The diagnosis of osteoporosis mainly relies on the detection of bone mineral density (BMD), and the dual-energy X-ray absorptiometry (DEXA) method of BMD is the gold standard for the diagnosis of osteoporosis. Anyone who meets the diagnostic criteria for osteoporosis BMD or the occurrence of brittle bone mass can be diagnosed with osteoporosis. Diagnostic criteria for bone mineral density in osteoporosis: T value ≥ -1 is normal, T value between -1 and -2.5 is bone loss, T value ≤ -2.5 is osteoporosis, T value ≤ -2.5 and at least one fracture is severe osteoporosis.
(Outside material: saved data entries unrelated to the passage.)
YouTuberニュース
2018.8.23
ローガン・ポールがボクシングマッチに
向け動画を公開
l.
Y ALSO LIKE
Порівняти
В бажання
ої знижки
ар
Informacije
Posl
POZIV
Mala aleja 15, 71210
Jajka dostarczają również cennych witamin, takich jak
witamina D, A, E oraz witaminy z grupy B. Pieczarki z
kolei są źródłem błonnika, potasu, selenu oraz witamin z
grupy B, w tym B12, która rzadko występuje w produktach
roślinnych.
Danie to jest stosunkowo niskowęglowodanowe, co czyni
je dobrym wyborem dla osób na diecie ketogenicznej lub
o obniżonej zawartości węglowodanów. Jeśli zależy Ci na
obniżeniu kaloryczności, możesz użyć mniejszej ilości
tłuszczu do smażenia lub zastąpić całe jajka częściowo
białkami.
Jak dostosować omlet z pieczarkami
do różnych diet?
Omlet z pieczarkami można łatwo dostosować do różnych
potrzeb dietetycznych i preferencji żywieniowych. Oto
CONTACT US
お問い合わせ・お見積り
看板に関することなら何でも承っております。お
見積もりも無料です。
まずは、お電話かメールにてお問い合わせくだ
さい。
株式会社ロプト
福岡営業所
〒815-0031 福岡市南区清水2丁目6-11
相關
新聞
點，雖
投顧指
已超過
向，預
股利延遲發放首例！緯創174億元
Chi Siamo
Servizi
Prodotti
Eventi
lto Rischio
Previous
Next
Second, the clinical manifestations of osteoporosis are.
(1) Bone pain
Mainly manifested as low back pain or circumferential pain, in severe cases, there are difficulties in turning, sitting and walking.
(2) Spinal deformation
Shortening of height and hunchback, reduced mobility, abdominal compression, loss of appetite, and reduced lung function
(3) Fracture
Statistics show that osteoporotic fractures occur in 38% of vertebral fractures, 19% of hip fractures and 19% of forearm fractures, which are the most common and serious complications of osteoporosis. The consequent rise in medical costs brings enormous mental stress and heavy economic burden to society and families. Fractures can seriously affect the life of patients. 85% of patients will experience bone pain when vertebral fractures occur, 91% of patients will have symptoms of restricted movement of the low back, and multiple vertebral compression fractures can lead to hunchback, disability, and affect respiratory function. Hip fractures hit patients even harder. One year after a hip fracture, only 20% of patients can fully recover to the ability of daily life before the fracture, 50% of patients have their lower limb function affected after the fracture heals, and 20-40% of patients will have ischemic necrosis of the femoral head after the fracture surgery.
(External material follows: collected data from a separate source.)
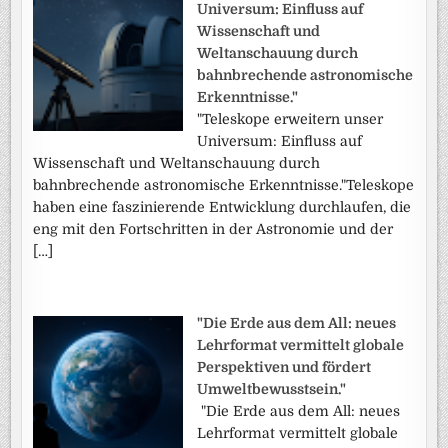
Universum: Einfluss auf
Wissenschaft und
Weltanschauung durch
bahnbrechende astronomische
Erkenntnisse."
"Teleskope erweitern unser
Universum: Einfluss auf
Wissenschaft und Weltanschauung durch
bahnbrechende astronomische Erkenntnisse."Teleskope
haben eine faszinierende Entwicklung durchlaufen, die
eng mit den Fortschritten in der Astronomie und der
[…]
"Die Erde aus dem All: neues
Lehrformat vermittelt globale
Perspektiven und fördert
Umweltbewusstsein."
"Die Erde aus dem All: neues
Lehrformat vermittelt globale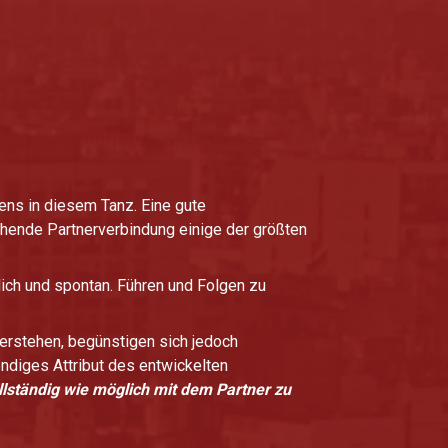
ens in diesem Tanz. Eine gute
hende Partnerverbindung einige der größten
lich und spontan. Führen und Folgen zu
erstehen, begünstigen sich jedoch
ndiges Attribut des entwickelten
ständig wie möglich mit dem Partner zu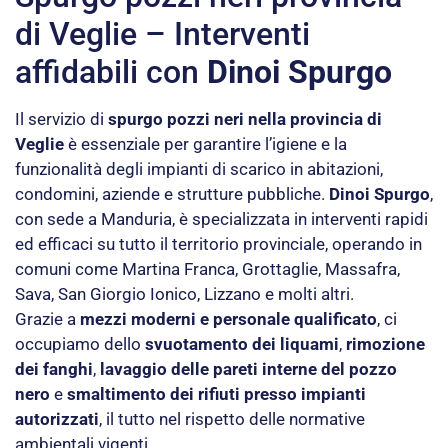
di Veglie – Interventi
affidabili con
Dinoi Spurgo
Il servizio di
spurgo pozzi neri nella provincia di
Veglie
è essenziale per garantire l’igiene e la
funzionalità degli impianti di scarico in abitazioni,
condomini, aziende e strutture pubbliche.
Dinoi Spurgo
,
con sede a Manduria, è specializzata in interventi rapidi
ed efficaci su tutto il territorio provinciale, operando in
comuni come Martina Franca, Grottaglie, Massafra,
Sava, San Giorgio Ionico, Lizzano e molti altri.
Grazie a
mezzi moderni e personale qualificato
, ci
occupiamo dello
svuotamento dei liquami
,
rimozione
dei fanghi
,
lavaggio delle pareti interne del pozzo
nero
e
smaltimento dei rifiuti presso impianti
autorizzati
, il tutto nel rispetto delle normative
ambientali vigenti.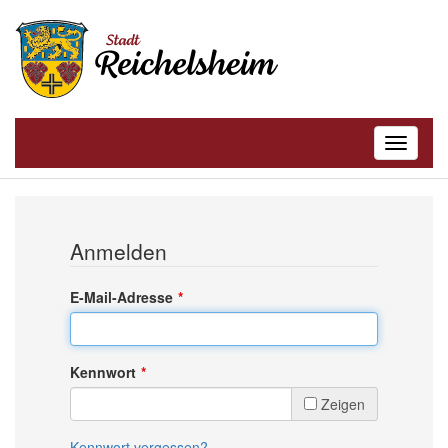
Toggle
navigatio
Anmelden
E-Mail-Adresse
Kennwort
Zeigen
Kennwort vergessen?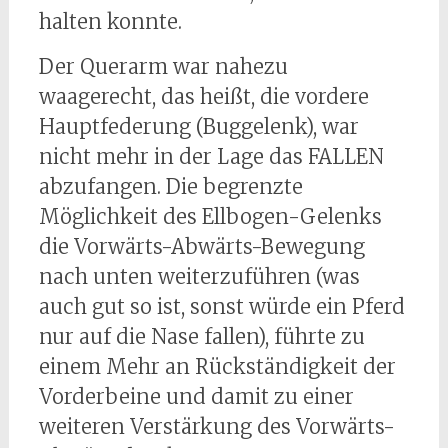
halten konnte.
Der Querarm war nahezu
waagerecht, das heißt, die vordere
Hauptfederung (Buggelenk), war
nicht mehr in der Lage das FALLEN
abzufangen. Die begrenzte
Möglichkeit des Ellbogen-Gelenks
die Vorwärts-Abwärts-Bewegung
nach unten weiterzuführen (was
auch gut so ist, sonst würde ein Pferd
nur auf die Nase fallen), führte zu
einem Mehr an Rückständigkeit der
Vorderbeine und damit zu einer
weiteren Verstärkung des Vorwärts-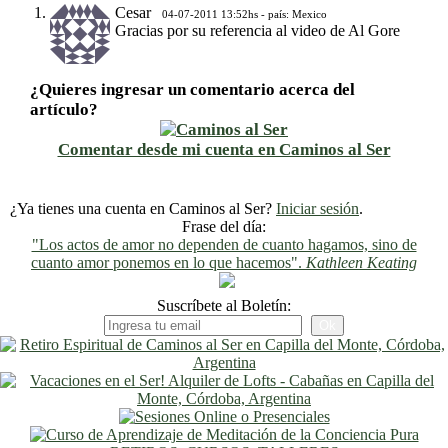
Cesar
04-07-2011 13:52hs - país: Mexico
Gracias por su referencia al video de Al Gore
¿Quieres ingresar un comentario acerca del
artículo?
Comentar desde mi cuenta en Caminos al Ser
¿Ya tienes una cuenta en Caminos al Ser?
Iniciar sesión
.
Frase del día:
"Los actos de amor no dependen de cuanto hagamos, sino de
cuanto amor ponemos en lo que hacemos".
Kathleen Keating
Suscríbete al Boletín: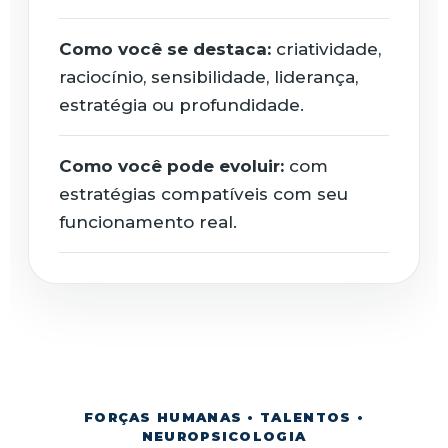
Como você se destaca:
criatividade,
raciocínio, sensibilidade, liderança,
estratégia ou profundidade.
Como você pode evoluir:
com
estratégias compatíveis com seu
funcionamento real.
FORÇAS HUMANAS • TALENTOS •
NEUROPSICOLOGIA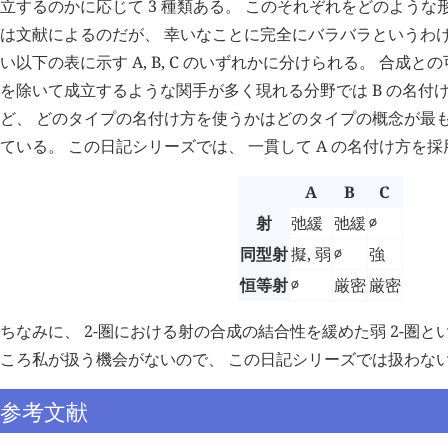
立するのかに応じて 3 種類ある。 このそれぞれをどのよう
は文献によるのだが、 幸いなことに完全にバラバラというわけ
い以下の表に示す A, B, C のいずれかに分けられる。 合成と
を除いて成立するような関手が多く現れる分野では B の名付
ど、 どのタイプの名付け方を使うかはどのタイプの概念が最
ている。 この日記シリーズでは、 一貫して A の名付け方を
A
B
C
射
弛緩
弛緩
∅
同型射
擬, 弱
∅
強
恒等射
∅
厳密
厳密
ちなみに、 2-圏における射の合成の結合性を緩めた弱 2-圏と
ころ私が扱う機会がないので、 この日記シリーズでは扱わな
参考文献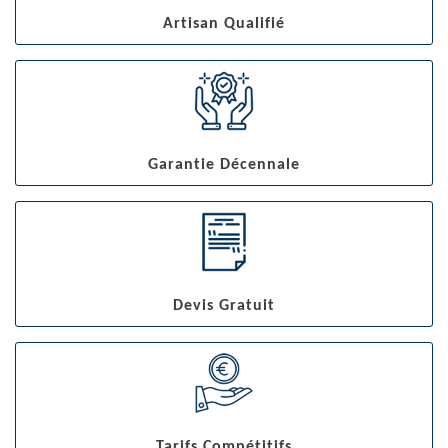
Artisan Qualifié
Garantie Décennale
Devis Gratuit
Tarifs Compétitifs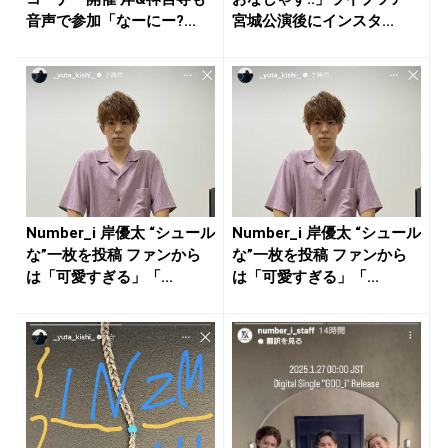
音声で参加「なーにー?...
宮城公演後にインスタ...
Number_i 岸優太 “シュール
Number_i 岸優太 “シュール
な”一枚を投稿 ファンから
な”一枚を投稿 ファンから
は「可愛すぎる」「...
は「可愛すぎる」「...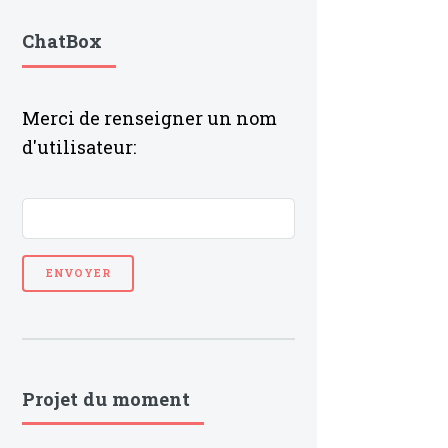
ChatBox
Merci de renseigner un nom
d'utilisateur:
Projet du moment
C. Prevention and treatment of osteoporosis.
(1) Lifestyle changes
No smoking, no alcohol, less coffee and strong tea, reasonable dietary nutrition such as a balanced diet rich in calcium, low salt and moderate protein; appropriate outdoor activities and sunshine, reasonable physical exercise (weight-bearing exercise); take fall prevention measures to strengthen the protection of oneself.
(2) Basic treatment
Calcium: The recommended daily calcium intake for adults is 800mg of elemental calcium, for postmenopausal women and the elderly is 1000mg, for pregnant and lactating women is 1200mg per day. Vitamin D: can promote intestinal absorption of calcium and phosphorus, mobilize calcium and phosphorus in the blood as raw materials for new bone production, promote differentiation of mesenchymal cells or bone marrow stromal cells to osteoblasts, promote bone mineralization, and directly inhibit parathyroid hyperplasia and PTH synthesis. The amount of vitamin D recommended by the American Institute of Medicine (1997) is 400IU (10μg)/d for 51-70 years old, 600IU (15μg)/d for >71 years old, and if there is a lack of light, it should be increased by another 200IU per day.
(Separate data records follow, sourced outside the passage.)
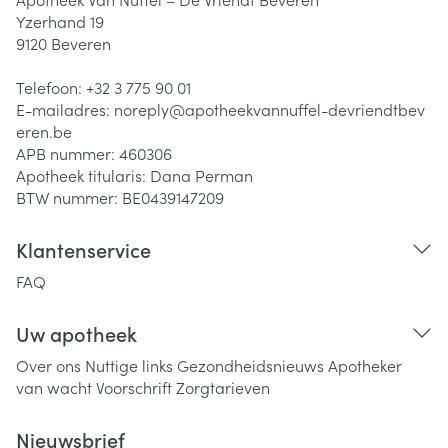
Yzerhand 19
9120
Beveren
Telefoon:
+32 3 775 90 01
E-mailadres:
noreply@
apotheekvannuffel-devriendtbev
eren.be
APB nummer:
460306
Apotheek titularis:
Dana Perman
BTW nummer:
BE0439147209
Klantenservice
FAQ
Uw apotheek
Over ons
Nuttige links
Gezondheidsnieuws
Apotheker
van wacht
Voorschrift
Zorgtarieven
Nieuwsbrief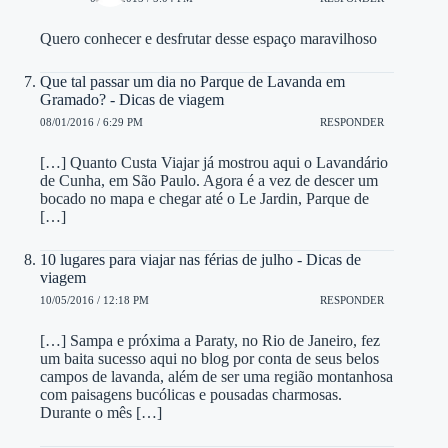
Quero conhecer e desfrutar desse espaço maravilhoso
Que tal passar um dia no Parque de Lavanda em
Gramado? - Dicas de viagem
08/01/2016 / 6:29 PM
RESPONDER
[…] Quanto Custa Viajar já mostrou aqui o Lavandário
de Cunha, em São Paulo. Agora é a vez de descer um
bocado no mapa e chegar até o Le Jardin, Parque de
[…]
10 lugares para viajar nas férias de julho - Dicas de
viagem
10/05/2016 / 12:18 PM
RESPONDER
[…] Sampa e próxima a Paraty, no Rio de Janeiro, fez
um baita sucesso aqui no blog por conta de seus belos
campos de lavanda, além de ser uma região montanhosa
com paisagens bucólicas e pousadas charmosas.
Durante o mês […]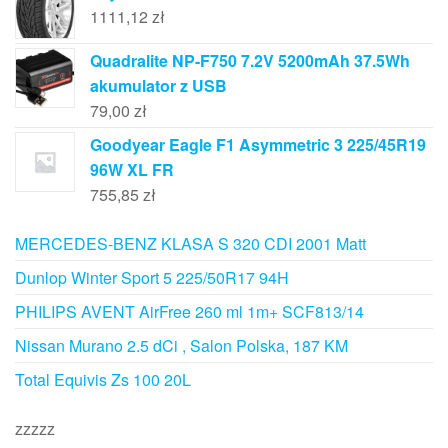
1111,12
zł
Quadralite NP-F750 7.2V 5200mAh 37.5Wh
akumulator z USB
79,00
zł
Goodyear Eagle F1 Asymmetric 3 225/45R19
96W XL FR
755,85
zł
MERCEDES-BENZ KLASA S 320 CDI 2001 Matt
Dunlop Winter Sport 5 225/50R17 94H
PHILIPS AVENT AirFree 260 ml 1m+ SCF813/14
Nissan Murano 2.5 dCi , Salon Polska, 187 KM
Total Equivis Zs 100 20L
zzzzz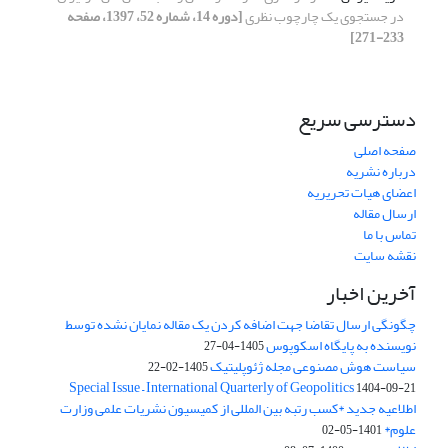
در جستجوی یک چارچوب نظری
[دوره 14، شماره 52، 1397، صفحه
233-271]
دسترسی سریع
صفحه اصلی
درباره نشریه
اعضای هیات تحریریه
ارسال مقاله
تماس با ما
نقشه سایت
آخرین اخبار
چگونگی ارسال تقاضا جهت اضافه کردن یک مقاله نمایان نشده توسط
نویسنده به پایگاه اسکوپوس
1405-04-27
سیاست هوش مصنوعی مجله ژئوپلیتیک
1405-02-22
Special Issue – International Quarterly of Geopolitics
1404-09-21
اطلاعیه جدید *کسب رتبه بین المللی از کمیسیون نشریات علمی وزارت
علوم*
1401-05-02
(3) Anti-osteoporosis treatment
Bisphosphonates such as Fosamax, calcitonin, estrogen analogs, estrogen receptor modulators, etc. Bisphosphonates are used in the guidelines as the first-line drugs to prevent and treat osteoporosis. Alendronate is beneficial in improving BMD in patients receiving glucocorticoids and is the first-line agent for the prevention and treatment of glucocorticoid-induced osteoporosis (GIOP). Calcitonin is used as a second-line agent in patients receiving long-term hormonal therapy with reduced BMD (2001 ACR recommendations for the prevention and treatment of GIOP) in patients who are intolerant or unwilling to take bisphosphonates or in patients with contraindications. Patients. Estrogen analogs are mainly used in perimenopausal women and their use is controversial due to safety concerns.